The University of Zurich has commissioned an independent study to determine whether recent technical-parameter changes will affect the pension fund’s ability to fulfil its obligations.
The fund (BVK) – for local entities and other authorities in the canton of Zurich – decided last summer to make major cuts, lowering the conversion rate to 4.8% and the discount rate to 2%.
Other pension funds in Switzerland have taken similar steps in recent years, but the BVK’s amendments, while welcomed by many experts, were seen as being particularly drastic.
The BVK is investing CHF950m (€775m) in total to soften the effects of the changes to the technical parameters.
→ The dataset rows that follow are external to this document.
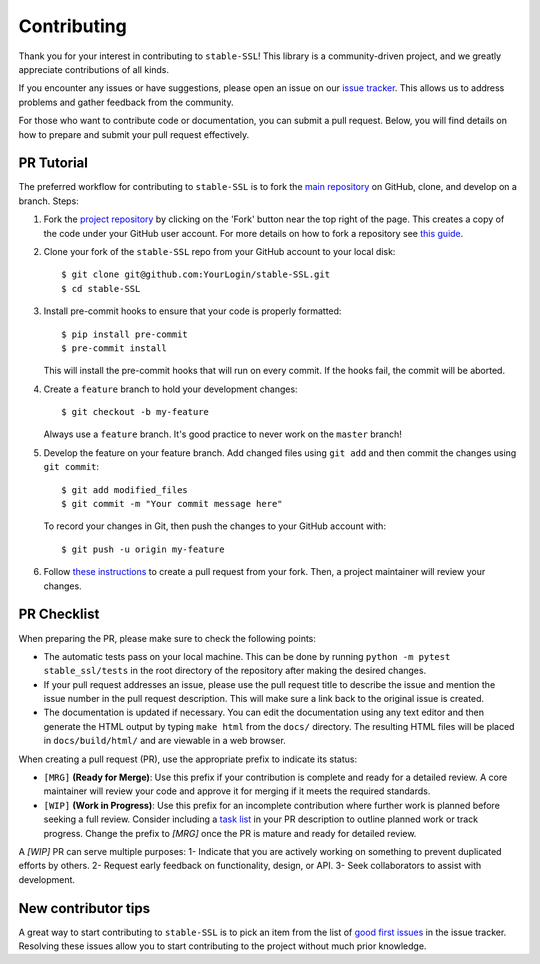 Contributing
============

Thank you for your interest in contributing to ``stable-SSL``!
This library is a community-driven project, and we greatly appreciate contributions of all kinds.

If you encounter any issues or have suggestions, please open an issue on our `issue tracker <https://github.com/rbalestr-lab/stable-SSL/issues>`_. This allows us to address problems and gather feedback from the community.

For those who want to contribute code or documentation, you can submit a pull request. Below, you will find details on how to prepare and submit your pull request effectively.


PR Tutorial
-----------

The preferred workflow for contributing to ``stable-SSL`` is to fork the
`main repository <https://github.com/rbalestr-lab/stable-SSL>`_ on
GitHub, clone, and develop on a branch. Steps:

1. Fork the `project repository <https://github.com/rbalestr-lab/stable-SSL>`_
   by clicking on the 'Fork' button near the top right of the page. This creates
   a copy of the code under your GitHub user account. For more details on
   how to fork a repository see `this guide <https://help.github.com/articles/fork-a-repo/>`_.

2. Clone your fork of the ``stable-SSL`` repo from your GitHub account to your local disk::

      $ git clone git@github.com:YourLogin/stable-SSL.git
      $ cd stable-SSL

3. Install pre-commit hooks to ensure that your code is properly formatted::

      $ pip install pre-commit
      $ pre-commit install

   This will install the pre-commit hooks that will run on every commit. If the hooks fail, the commit will be aborted.

4. Create a ``feature`` branch to hold your development changes::

      $ git checkout -b my-feature

   Always use a ``feature`` branch. It's good practice to never work on the ``master`` branch!

5. Develop the feature on your feature branch. Add changed files using ``git add`` and then commit the changes using ``git commit``::

      $ git add modified_files
      $ git commit -m "Your commit message here"

   To record your changes in Git, then push the changes to your GitHub account with::

      $ git push -u origin my-feature

6. Follow `these instructions <https://help.github.com/articles/creating-a-pull-request-from-a-fork>`_
   to create a pull request from your fork. Then, a project maintainer will review your changes.


PR Checklist
------------

When preparing the PR, please make sure to
check the following points:

- The automatic tests pass on your local machine. This can be done by running ``python -m pytest stable_ssl/tests`` in the root directory of the repository after making the desired changes.
- If your pull request addresses an issue, please use the pull request title to describe the issue and mention the issue number in the pull request description. This will make sure a link back to the original issue is created.
- The documentation is updated if necessary. You can edit the documentation using any text editor and then generate the HTML output by typing ``make html`` from the ``docs/`` directory. The resulting HTML files will be placed in ``docs/build/html/`` and are viewable in a web browser.

When creating a pull request (PR), use the appropriate prefix to indicate its status:

- ``[MRG]`` **(Ready for Merge)**: Use this prefix if your contribution is complete and ready for a detailed review. A core maintainer will review your code and approve it for merging if it meets the required standards.

- ``[WIP]`` **(Work in Progress)**: Use this prefix for an incomplete contribution where further work is planned before seeking a full review. Consider including a `task list <https://github.com/blog/1375-task-lists-in-gfm-issues-pulls-comments>`_ in your PR description to outline planned work or track progress. Change the prefix to `[MRG]` once the PR is mature and ready for detailed review.


A `[WIP]` PR can serve multiple purposes:
1- Indicate that you are actively working on something to prevent duplicated efforts by others.
2- Request early feedback on functionality, design, or API.
3- Seek collaborators to assist with development.


New contributor tips
--------------------

A great way to start contributing to ``stable-SSL`` is to pick an item
from the list of `good first issues <https://github.com/rbalestr-lab/stable-SSL/issues?q=is%3Aopen+is%3Aissue+label%3A%22good+first+issue%22>`_ in the issue tracker. Resolving these issues allow you to start
contributing to the project without much prior knowledge.
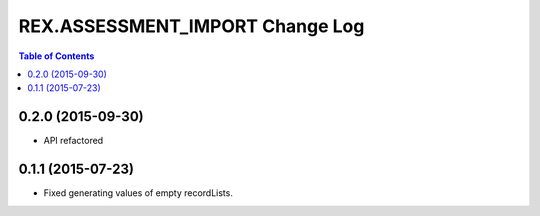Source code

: ************************************
  REX.ASSESSMENT_IMPORT Change Log
************************************

.. contents:: Table of Contents

0.2.0 (2015-09-30)
==================

* API refactored


0.1.1 (2015-07-23)
==================

* Fixed generating values of empty recordLists.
People above the age of 48, once the new parameters are applied from 2017, will receive a monthly top-up if they remain with the BVK for another five years.
Those that have already reached the age of 60 that year “will be guaranteed a minimum pension based on a theoretical retirement a day before the lower conversion rate takes effect”, a spokesman for the pension fund told IPE.
“This is to prevent people being forced into early retirement because of the measures taken.”
The BVK’s spokesman said there was “a lot of pressure on the young people who are getting less interest on their assets today because the money is needed to finance pension promises made with a too high conversion rate”.
Many of the authorities that are currently members of the BVK, however, are now criticising the move, and some are even mulling an exit.
The University of Zurich has now established a working group to look into the effects the changes will have on its 4,500 employees in the fund.
The university said in a newsletter to its members that the “drastic changes allow the University to terminate the contract with the BVK early per year-end 2016 and to join another pension fund”.
It put together a panel of experts to look into “all possibilities”, including “getting offers from other Pensionskassen”.
Another body in Zurich, the VZGV – an advisory board to municipalities made up of former municipal and city employees – has also commissioned an independent study with the consultancy Dipeka that will be used to advise municipalities and cities in the canton.
The study’s author, industry expert Boris Morf, said the cut in the technical parameters was an “adequate response to future developments” and that the application of a generation table instead of a periodic table was “sensible” and “positive, especially for young members.
He added that “most of the providers are confronted with the same problems as the BVK, and members have to be careful not to get out of the frying pan and into the fire”.